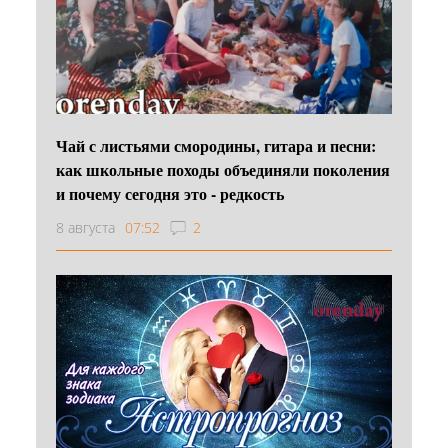
Чай с листьями смородины, гитара и песни:
как школьные походы объединяли поколения
и почему сегодня это - редкость
8 августа
07:52
2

━━━━━━━━━━

To do: Copy out the text of all the entries verbatim, line for line, and leave the pictures out of your answer.

Solution to this task:
Чай с листьями смородины, гитара и песни:
как школьные походы объединяли поколения
и почему сегодня это - редкость
8 августа
07:52
2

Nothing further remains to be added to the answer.